Effect of lamotrigine on cognition in children with epilepsy.
Author(s): Pressler RM, Binnie CD, Coleshill SG, Chorley GA, Robinson RO
Affiliation(s): Department of Clinical Neurophysiology, King's College Hospital, London, UK. firstname.lastname@example.org
Publication date & source: 2006-05-23, Neurology., 66(10):1495-9.

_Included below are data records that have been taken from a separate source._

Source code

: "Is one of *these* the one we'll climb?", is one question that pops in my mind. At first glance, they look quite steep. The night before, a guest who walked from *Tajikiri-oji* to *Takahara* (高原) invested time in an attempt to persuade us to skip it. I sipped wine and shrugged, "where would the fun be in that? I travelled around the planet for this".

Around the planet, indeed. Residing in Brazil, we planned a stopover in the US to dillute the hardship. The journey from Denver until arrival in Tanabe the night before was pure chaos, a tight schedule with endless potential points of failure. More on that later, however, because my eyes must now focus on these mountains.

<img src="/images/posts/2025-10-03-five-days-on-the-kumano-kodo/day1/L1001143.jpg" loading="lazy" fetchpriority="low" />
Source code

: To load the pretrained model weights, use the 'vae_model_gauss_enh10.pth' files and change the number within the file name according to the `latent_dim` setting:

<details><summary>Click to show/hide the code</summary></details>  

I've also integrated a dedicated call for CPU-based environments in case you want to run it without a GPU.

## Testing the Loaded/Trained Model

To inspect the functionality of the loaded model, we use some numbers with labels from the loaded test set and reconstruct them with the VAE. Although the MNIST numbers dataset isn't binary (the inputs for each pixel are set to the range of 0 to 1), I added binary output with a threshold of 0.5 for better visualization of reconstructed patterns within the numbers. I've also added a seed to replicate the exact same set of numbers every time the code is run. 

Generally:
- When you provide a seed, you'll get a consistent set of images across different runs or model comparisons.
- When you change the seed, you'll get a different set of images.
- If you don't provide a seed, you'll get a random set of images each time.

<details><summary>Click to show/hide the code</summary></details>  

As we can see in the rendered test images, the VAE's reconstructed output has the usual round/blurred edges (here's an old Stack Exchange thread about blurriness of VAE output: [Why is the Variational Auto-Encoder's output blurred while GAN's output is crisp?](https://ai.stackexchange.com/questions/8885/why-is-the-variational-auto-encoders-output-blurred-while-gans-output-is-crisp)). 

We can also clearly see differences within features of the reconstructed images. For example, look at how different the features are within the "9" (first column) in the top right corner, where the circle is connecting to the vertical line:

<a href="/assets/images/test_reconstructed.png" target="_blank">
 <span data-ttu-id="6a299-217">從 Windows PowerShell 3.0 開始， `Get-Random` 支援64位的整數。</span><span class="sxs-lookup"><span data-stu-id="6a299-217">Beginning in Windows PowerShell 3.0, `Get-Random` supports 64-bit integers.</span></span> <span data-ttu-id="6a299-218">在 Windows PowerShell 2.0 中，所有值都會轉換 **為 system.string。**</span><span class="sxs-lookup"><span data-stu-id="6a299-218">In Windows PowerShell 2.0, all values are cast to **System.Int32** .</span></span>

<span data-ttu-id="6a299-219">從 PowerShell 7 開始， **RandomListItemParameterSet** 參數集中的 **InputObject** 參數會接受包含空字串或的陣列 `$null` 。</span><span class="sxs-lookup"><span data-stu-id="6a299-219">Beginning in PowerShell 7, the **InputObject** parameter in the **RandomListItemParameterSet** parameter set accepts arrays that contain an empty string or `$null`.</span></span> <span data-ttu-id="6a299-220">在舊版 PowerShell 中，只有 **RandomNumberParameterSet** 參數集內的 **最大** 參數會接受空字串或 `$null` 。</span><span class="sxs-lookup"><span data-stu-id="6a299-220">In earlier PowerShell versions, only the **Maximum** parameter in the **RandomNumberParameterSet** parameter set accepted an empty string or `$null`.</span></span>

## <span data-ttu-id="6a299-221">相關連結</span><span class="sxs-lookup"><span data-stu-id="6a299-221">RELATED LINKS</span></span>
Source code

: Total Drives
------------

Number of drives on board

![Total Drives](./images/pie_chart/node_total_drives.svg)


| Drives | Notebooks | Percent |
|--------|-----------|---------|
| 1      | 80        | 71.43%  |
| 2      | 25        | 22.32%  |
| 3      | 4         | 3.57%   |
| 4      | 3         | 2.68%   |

Publication type: Randomized Controlled Trial
BACKGROUND: Lamotrigine does not affect cognition in healthy adult volunteers or adult patients with epilepsy, but its effect on cognition in children is uncertain. OBJECTIVE: To compare the effect of lamotrigine and placebo on cognition in children with well-controlled or mild epilepsy. METHOD: In a double-blind, placebo-controlled, crossover study, 61 children with well-controlled or mild epilepsy were randomly assigned to add-on therapy with either lamotrigine followed by placebo or placebo followed by lamotrigine. Each treatment phase was 9 weeks, the crossover period 5 weeks. A neuropsychological test battery was performed during EEG monitoring at baseline and at the end of placebo and drug phases. The paired Student' t test was used for statistical analysis for neuropsychological data (two tailed) with a p value of 0.01 considered significant. Carryover and period effect were analyzed with generalized linear modeling (SPSS 10). RESULTS: Forty-eight children completed the study. Seizure frequency was similar during both treatment phases. No significant difference was found in continuous performance, binary choice reaction time, verbal and nonverbal recognition, computerized visual searching task, verbal and spatial delayed recognition, and verbal and nonverbal working memory between placebo and lamotrigine treatment phase. There was no significant carryover and period effect when corrected for randomization. CONCLUSION: Lamotrigine exhibits no clinically significant cognitive effects in adjunctive therapy for children with epilepsy.